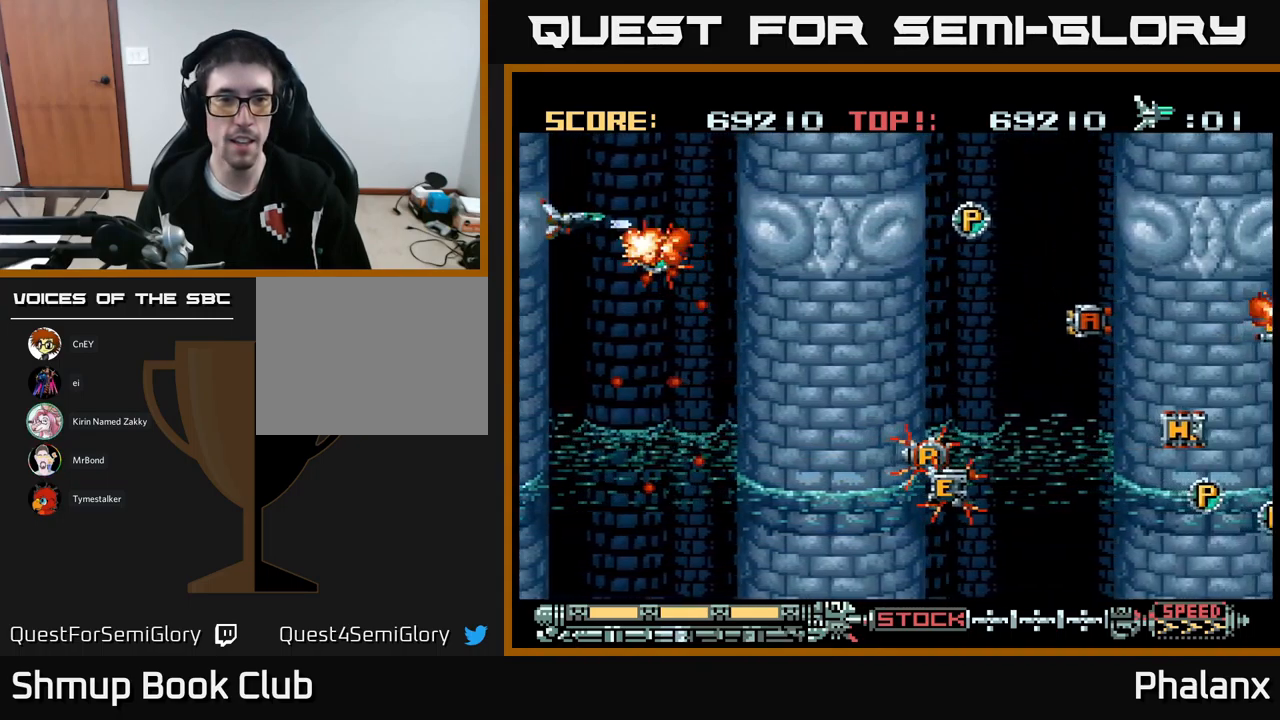
{"buttons": ["B", "DPAD_RIGHT"], "events": [[50, "DPAD_UP", "up"], [234, "DPAD_UP", "down"], [350, "DPAD_RIGHT", "down"], [400, "DPAD_UP", "up"]]}
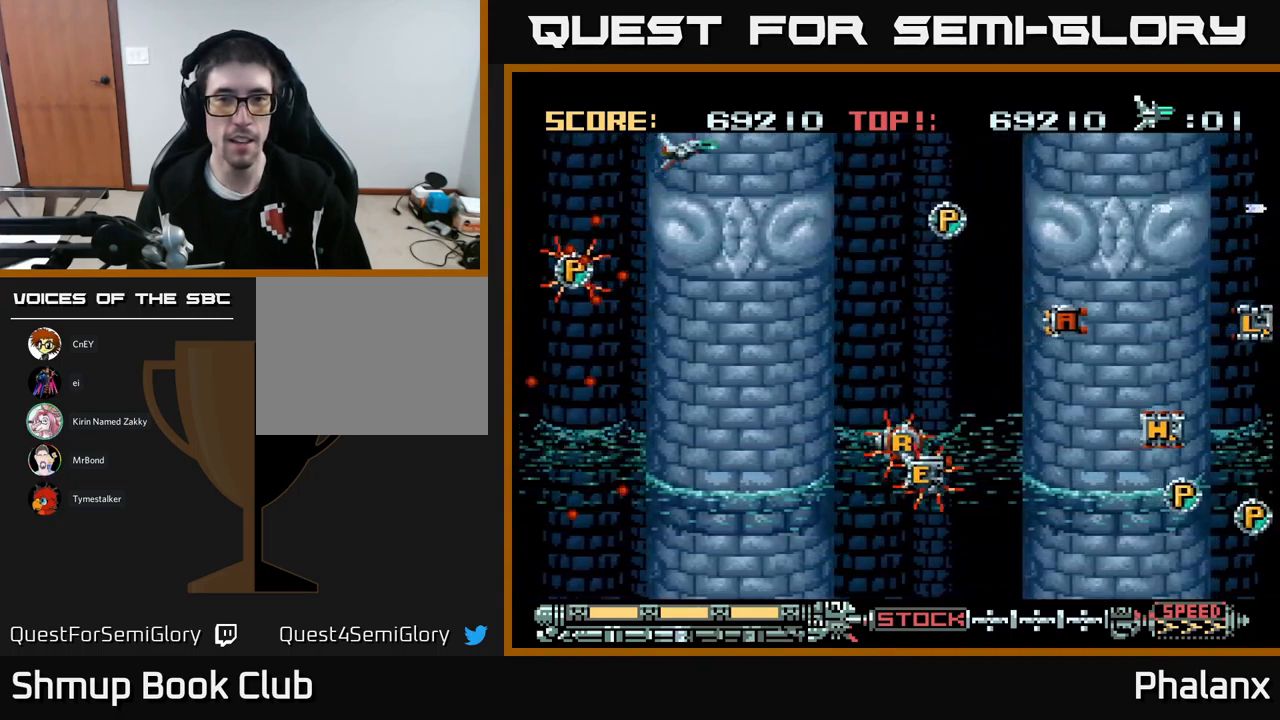
{"buttons": ["B"], "events": [[134, "DPAD_DOWN", "down"], [150, "DPAD_RIGHT", "up"], [250, "DPAD_RIGHT", "down"], [284, "DPAD_DOWN", "up"], [467, "DPAD_RIGHT", "up"]]}
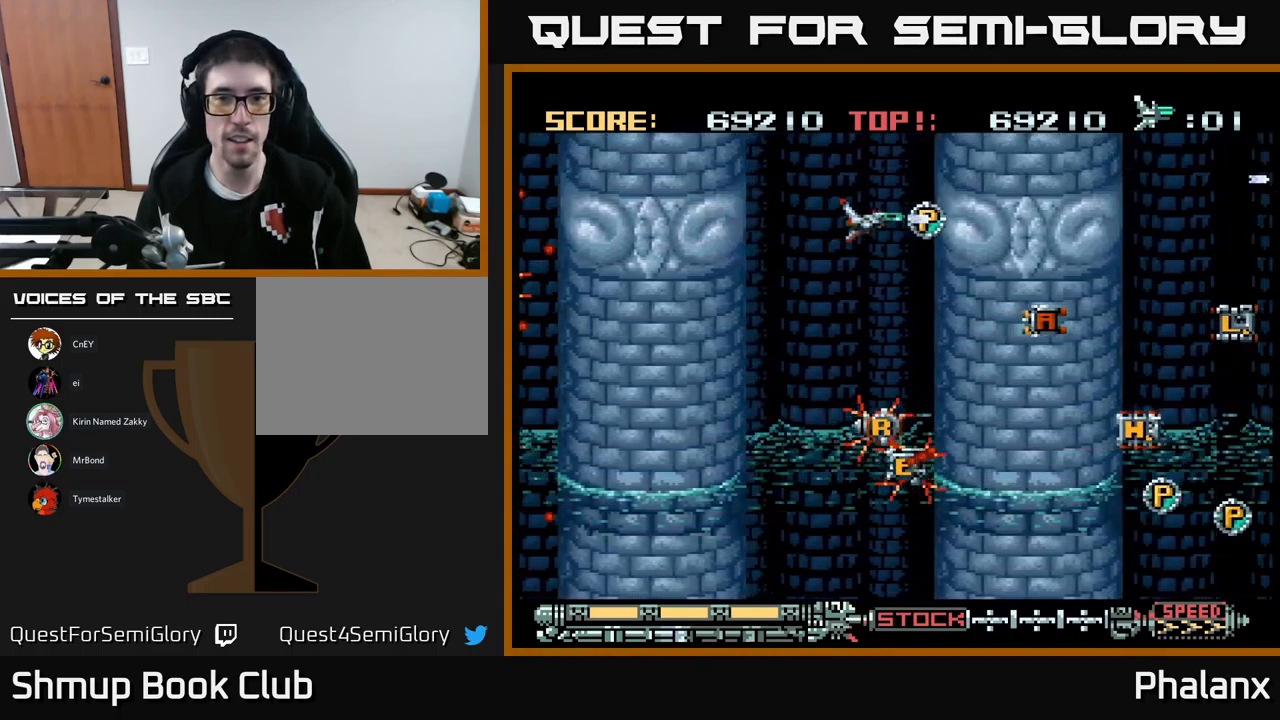
{"buttons": ["B", "DPAD_RIGHT"], "events": [[450, "DPAD_RIGHT", "down"]]}
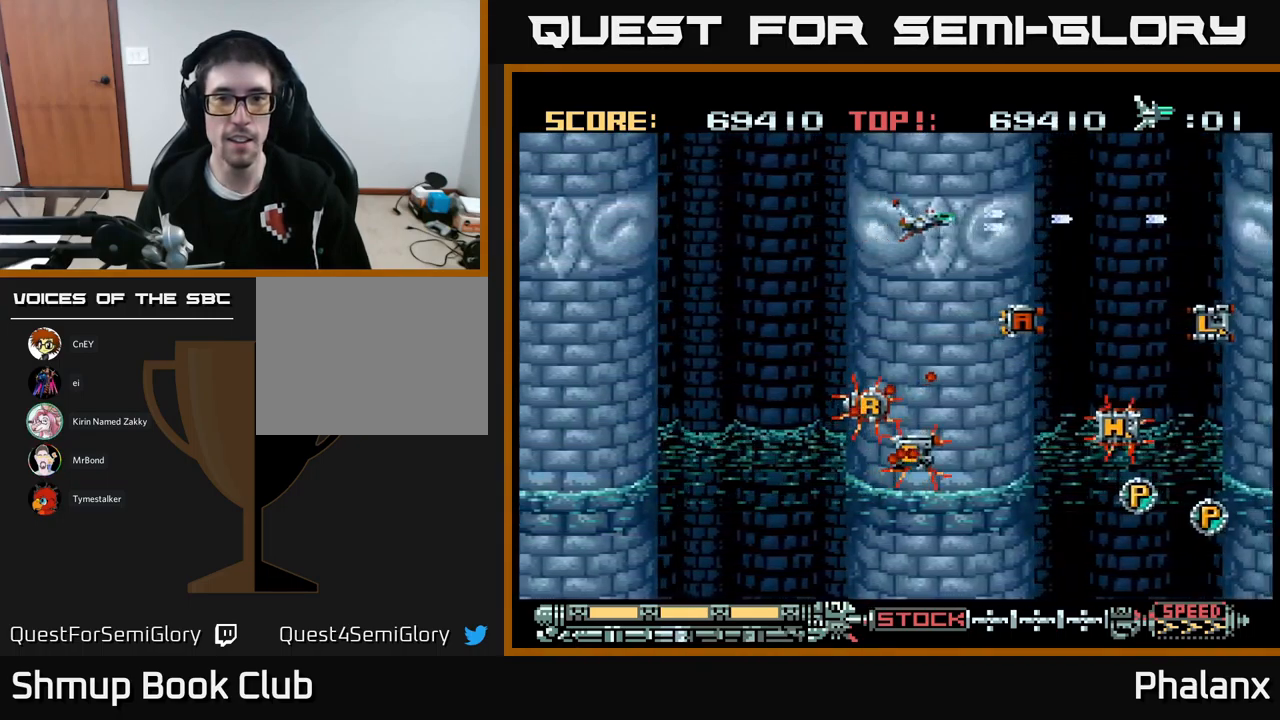
{"buttons": ["B", "DPAD_DOWN", "DPAD_LEFT"], "events": [[100, "DPAD_RIGHT", "up"], [150, "DPAD_LEFT", "down"], [334, "DPAD_DOWN", "down"]]}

——————————

◆ **TASK TO CARRY OUT**:
Could you restate the material word for word, skipping any pictures it holds?

◆ **EXERCISE RESULT**:
{"buttons": ["B", "DPAD_RIGHT"], "events": [[50, "DPAD_UP", "up"], [234, "DPAD_UP", "down"], [350, "DPAD_RIGHT", "down"], [400, "DPAD_UP", "up"]]}
{"buttons": ["B"], "events": [[134, "DPAD_DOWN", "down"], [150, "DPAD_RIGHT", "up"], [250, "DPAD_RIGHT", "down"], [284, "DPAD_DOWN", "up"], [467, "DPAD_RIGHT", "up"]]}
{"buttons": ["B", "DPAD_RIGHT"], "events": [[450, "DPAD_RIGHT", "down"]]}
{"buttons": ["B", "DPAD_DOWN", "DPAD_LEFT"], "events": [[100, "DPAD_RIGHT", "up"], [150, "DPAD_LEFT", "down"], [334, "DPAD_DOWN", "down"]]}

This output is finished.